Clinton met with a group of undocumented students on May 5 and described an agenda that reflects just how much has changed since 2008. Young immigrants, in particular, are done waiting for politicians to catch up to the reality of their lives, and their rightful impatience fuels a movement that’s forcing the issue for Democrats and Republicans alike.

Clinton staged her meeting at the same Las Vegas high school where Obama announced his executive actions last November. These would grant legal status to as many as 5 million people, including some parents whose children were born as US citizens. A federal judge in Texas blocked those moves pending the outcome of a challenge to the president’s authority. Clinton said she not only supports Obama’s actions but would extend relief to parents of undocumented children, too. She called for the reunification of families already split up by deportation, questioned the safety of for-profit detention centers, and made a full-throated case for understanding immigration reform as a family-values issue. She stuck to the Democratic line that the first, best answer is a comprehensive reform law, but she was bullish about the authority she’d wield in the absence of congressional action.

Clinton’s remarks suggest that she’s now more concerned about losing Latino voters than pandering to xenophobic ones. That’s a welcome evolution from her 2008 bid, in which she alienated Latinos with tough talk on enforcement. “Anybody who committed a crime in this country or in the country they came from has to be deported immediately, with no legal process,” she said in South Carolina back then.

Clinton has moved significantly, but a core assumption must still be challenged: that new pathways to citizenship have to be balanced with aggressive enforcement. Much of the damage to families that Clinton discussed can be attributed to President Obama’s efforts to prove how tough Democrats can be. Last year, the administration crossed the threshold of 2 million deportees, prompting critics to call him the “deporter in chief.”
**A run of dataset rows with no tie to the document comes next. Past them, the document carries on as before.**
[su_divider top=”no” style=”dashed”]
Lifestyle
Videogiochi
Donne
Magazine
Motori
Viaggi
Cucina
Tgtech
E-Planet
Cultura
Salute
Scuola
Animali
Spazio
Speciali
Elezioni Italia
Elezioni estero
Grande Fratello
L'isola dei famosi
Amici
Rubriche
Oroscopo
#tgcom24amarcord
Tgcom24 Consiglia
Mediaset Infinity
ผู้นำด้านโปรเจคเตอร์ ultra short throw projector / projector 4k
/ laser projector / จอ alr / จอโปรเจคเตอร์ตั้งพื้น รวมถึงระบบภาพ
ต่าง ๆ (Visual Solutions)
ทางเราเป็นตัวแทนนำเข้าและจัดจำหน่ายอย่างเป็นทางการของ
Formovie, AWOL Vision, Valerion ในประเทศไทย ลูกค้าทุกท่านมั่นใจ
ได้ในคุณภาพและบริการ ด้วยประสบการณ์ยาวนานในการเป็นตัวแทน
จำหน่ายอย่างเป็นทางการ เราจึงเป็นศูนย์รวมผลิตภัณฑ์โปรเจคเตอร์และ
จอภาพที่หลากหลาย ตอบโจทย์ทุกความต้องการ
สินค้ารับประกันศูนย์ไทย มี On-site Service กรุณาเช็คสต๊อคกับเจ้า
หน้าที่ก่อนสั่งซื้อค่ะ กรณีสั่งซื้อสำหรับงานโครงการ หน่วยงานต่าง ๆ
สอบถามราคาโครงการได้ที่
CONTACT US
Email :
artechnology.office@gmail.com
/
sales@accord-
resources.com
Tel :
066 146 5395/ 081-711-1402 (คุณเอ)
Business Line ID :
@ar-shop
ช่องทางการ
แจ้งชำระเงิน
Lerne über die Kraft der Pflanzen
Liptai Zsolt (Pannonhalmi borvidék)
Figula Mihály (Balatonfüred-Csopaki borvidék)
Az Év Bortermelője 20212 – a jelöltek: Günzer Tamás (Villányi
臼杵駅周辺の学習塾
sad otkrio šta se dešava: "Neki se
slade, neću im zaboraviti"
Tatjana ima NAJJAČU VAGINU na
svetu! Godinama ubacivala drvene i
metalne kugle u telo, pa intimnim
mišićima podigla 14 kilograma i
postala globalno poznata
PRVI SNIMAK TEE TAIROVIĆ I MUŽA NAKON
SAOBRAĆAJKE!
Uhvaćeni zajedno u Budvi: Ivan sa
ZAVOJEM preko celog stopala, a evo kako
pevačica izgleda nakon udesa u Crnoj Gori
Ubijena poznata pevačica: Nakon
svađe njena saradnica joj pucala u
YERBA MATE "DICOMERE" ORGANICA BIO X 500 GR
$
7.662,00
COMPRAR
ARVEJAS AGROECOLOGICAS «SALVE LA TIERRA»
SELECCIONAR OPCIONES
Obama has drawn a rhetorical line between good and bad immigrants. In announcing his November actions, he repeated his familiar argument that enforcement must target “felons, not families. Criminals, not children. Gang members, not a mom who’s working hard to provide for her kids.” One problem is that the deportation machine is difficult to control once set in motion: Repeated analyses have found that two-thirds of the people Obama has deported had either no criminal record or only misdemeanor violations. But a deeper problem is the notion that a punitive system can distinguish between felons and their families, gangbangers and their moms. The futility of this task can be seen in the human toll behind another law-enforcement statistic: An estimated one in 28 kids has a parent in prison today.

Both Obama and Clinton have been shoved forward by an increasingly insistent movement. That pressure must continue—and grow—until our leaders question the deportation system itself, not just parse who can be pulled from its maw.